Predictive Analytics as a Service: a Poll

By: Jasmien Lismont, Tine Van CalsterMaría Óskarsdóttir, Jan VanthienenBart Baesens, Wilfried Lemahieu

This article first appeared in Data Science Briefings, the DataMiningApps newsletter. Subscribe now for free if you want to be the first to receive our feature articles, or follow us @DataMiningApps. Do you also wish to contribute to Data Science Briefings? Shoot us an e-mail over at briefings@dataminingapps.com and let’s get in touch!


During April 2015, we conducted a on KDnuggets researching the application of machine learning APIs (ML APIs) for analytics. The poll received 53 answers which are presented in this report.

The chart below indicates which APIs are used by more than 10% of the respondents. Note that respondents could select more than one answer:

2015-09-03_15-11-33

Strikingly, a high use of Indico (41.3%) can be observed, which is a text and image analytics tool. This might indicate a lack of or high complexity level of text and image mining techniques in stand-alone tools. A similar tool is Alchemy API (10.9%). Next in line is Microsoft’s Azure (19.6%) which allows both for quick, user-friendly analytics as more elaborate analytics using R or Python.

Other tools focus on scalable advanced analytics by connecting to the cloud or parallel processing, such as GraphLab (17.4%), H2O (17.4%), PredictionIO (15.2%) and Googles Prediction API (10.9%). Noticeably, also BigML scores relatively high (13%). BigML focuses on rapid, easy to use analytics and is limited to a couple of problem settings and techniques.

Furthermore, we analyzed the top three preferred APIs:

Again, Indico scores well (47.6%) but also Graphlab (16.7%), H20 (16.7%), Azure (16.7%) and BigML (14.3%) score well. This might indicate that analysts are trying out different tools although they not always prefer those tools in the end. Moreover, it might also indicate, on the one hand, a strong need and preference for text and video mining tools, and, on the other hand, a need for easy-to-use, scalable tools.

2015-09-03_15-13-06

Usage of stand-alone tools next to ML APIs

We observe a high application of a combination of stand-alone tools and ML APIs (49%). Nevertheless, 20.4% of the 49 respondents use only one APIs and 16.3% combine multiple APIs. Another 14.3% only apply stand-alone tools.

Perceived security of ML APIs

The majority (53.1%) of 49 respondents believes the tools are secure enough, though almost one third of respondents (28.6%) believes that an API needs the option of a private cloud before they trust its security. 18.4% of respondents do not believe APIs are secure enough at this moment. This might suggest that API providers need to investigate how they can ensure the security of their APIs.

Motivation for ML APIs usage

Finally, we take a look at the motivation for applying certain APIs: almost 60% (57.8%) of 45 respondents use ML APIs because they are easy to use.
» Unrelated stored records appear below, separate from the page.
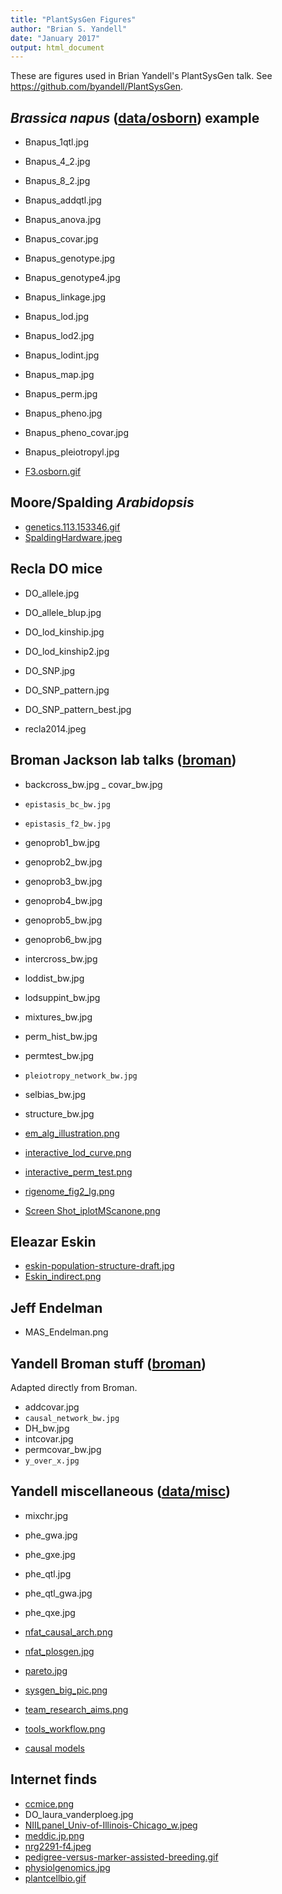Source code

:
 ```yaml
---
title: "PlantSysGen Figures"
author: "Brian S. Yandell"
date: "January 2017"
output: html_document
---
```


These are figures used in Brian Yandell's PlantSysGen talk. See
<https://github.com/byandell/PlantSysGen>.

## _Brassica napus_ ([data/osborn](https://github.com/byandell/PlantSysGen/tree/master/data/osborn)) example

- Bnapus_1qtl.jpg
- Bnapus_4_2.jpg
- Bnapus_8_2.jpg
- Bnapus_addqtl.jpg
- Bnapus_anova.jpg
- Bnapus_covar.jpg
- Bnapus_genotype.jpg
- Bnapus_genotype4.jpg
- Bnapus_linkage.jpg
- Bnapus_lod.jpg
- Bnapus_lod2.jpg
- Bnapus_lodint.jpg
- Bnapus_map.jpg
- Bnapus_perm.jpg
- Bnapus_pheno.jpg
- Bnapus_pheno_covar.jpg
- Bnapus_pleiotropyl.jpg

- [F3.osborn.gif](http://www.genetics.org/content/162/3/1457)

## Moore/Spalding _Arabidopsis_

- [genetics.113.153346.gif](http://dx.doi.org/10.1534/genetics.113.153346)
- [SpaldingHardware.jpeg](http://phytomorph.wisc.ed)

## Recla DO mice

- DO_allele.jpg
- DO_allele_blup.jpg
- DO_lod_kinship.jpg
- DO_lod_kinship2.jpg
- DO_SNP.jpg
- DO_SNP_pattern.jpg
- DO_SNP_pattern_best.jpg

- recla2014.jpeg

## Broman Jackson lab talks ([broman](https://github.com/byandell/PlantSysGen/tree/master/broman))

- backcross_bw.jpg
_ covar_bw.jpg
- `epistasis_bc_bw.jpg`
- `epistasis_f2_bw.jpg`
- genoprob1_bw.jpg
- genoprob2_bw.jpg
- genoprob3_bw.jpg
- genoprob4_bw.jpg
- genoprob5_bw.jpg
- genoprob6_bw.jpg
- intercross_bw.jpg
- loddist_bw.jpg
- lodsuppint_bw.jpg
- mixtures_bw.jpg
- perm_hist_bw.jpg
- permtest_bw.jpg
- `pleiotropy_network_bw.jpg`
- selbias_bw.jpg
- structure_bw.jpg

- [em_alg_illustration.png](~/Documents/Talks/broman_karl/Talk_JAXsysgen/Intro/Figs/em_alg_illustration.png)
- [interactive_lod_curve.png](~/Documents/Talks/broman_karl/Talk_JAXsysgen/Intro/Figs/interactive_lod_curve.png)
- [interactive_perm_test.png](~/Documents/Talks/broman_karl/Talk_JAXsysgen/Intro/Figs/interactive_perm_test.png)
- [rigenome_fig2_lg.png]()
- [Screen Shot_iplotMScanone.png]()

## Eleazar Eskin

- [eskin-population-structure-draft.jpg](https://doi.org/10.1101/092106)
- [Eskin_indirect.png](https://doi.org/10.1101/092106)

## Jeff Endelman

- MAS_Endelman.png

## Yandell Broman stuff ([broman](https://github.com/byandell/PlantSysGen/tree/master/broman))

Adapted directly from Broman.

- addcovar.jpg
- `causal_network_bw.jpg`
- DH_bw.jpg
- intcovar.jpg
- permcovar_bw.jpg
- `y_over_x.jpg`

## Yandell miscellaneous ([data/misc](https://github.com/byandell/PlantSysGen/tree/master/data/misc))

- mixchr.jpg
- phe_gwa.jpg
- phe_gxe.jpg
- phe_qtl.jpg
- phe_qtl_gwa.jpg
- phe_qxe.jpg

- [nfat_causal_arch.png](http://dx.doi.org/10.1371/journal.pgen.1006466)
- [nfat_plosgen.jpg](http://dx.doi.org/10.1371/journal.pgen.1006466)
- [pareto.jpg](http://www.stat.wisc.edu/~yandell/talk/sisg/seattle2008/bsyoverview.ppt)
- [sysgen_big_pic.png](http://www.stat.wisc.edu/~yandell/talk/stat/Yandell_CHTC.pptx)
- [team_research_aims.png](http://www.stat.wisc.edu/~yandell/talk/stat/Yandell_CHTC.pptx)
- [tools_workflow.png](http://www.stat.wisc.edu/~yandell/talk/stat/Yandell_CHTC.pptx)

- [causal models](http://www.stat.wisc.edu/~yandell/talk/2013AnGen.ppt)

## Internet finds

- [ccmice.png](http://compgen.unc.edu/wp/wp-content/uploads/2009/03/ccmice.png)
- DO_laura_vanderploeg.jpg
- [NIILpanel_Univ-of-Illinois-Chicago_w.jpeg](http://blog.generationcp.org/category/women-in-science-2/)
- [meddic.jp.png](http://meddic.jp/isogenic_line)
- [nrg2291-f4.jpeg](http://www.nature.com/nrg/journal/v9/n3/images/nrg2291-f4.jpg)
- [pedigree-versus-marker-assisted-breeding.gif](http://www.21stcentech.com/heard-marker-assisted-breeding/)
- [physiolgenomics.jpg](http://dx.doi.org/10.1152/physiolgenomics.00127.2013)
- [plantcellbio.gif](http://plantcellbiology.masters.grkraj.org/html/Plant_Cell_Genetics2-Genetics_files/image029.gif)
This might indicate the preference for tools such as BigML for instance. Furthermore, almost 50% want access to known and proven algorithms and are motivated by fast development. The top five is completed with scalability (33.3%) and easy evaluation (31.1%) as motivation. Furthermore, budgeting reasons might come into play since APIs often demand lower initial investments and might require less management. Accessibility and good integration with other tools also explain the use of APIs. However, less important are end-to-end support for business problems (which might signal that APIs are often combined with other tools), pooled resources, data storage solutions, visualization, and sharing options.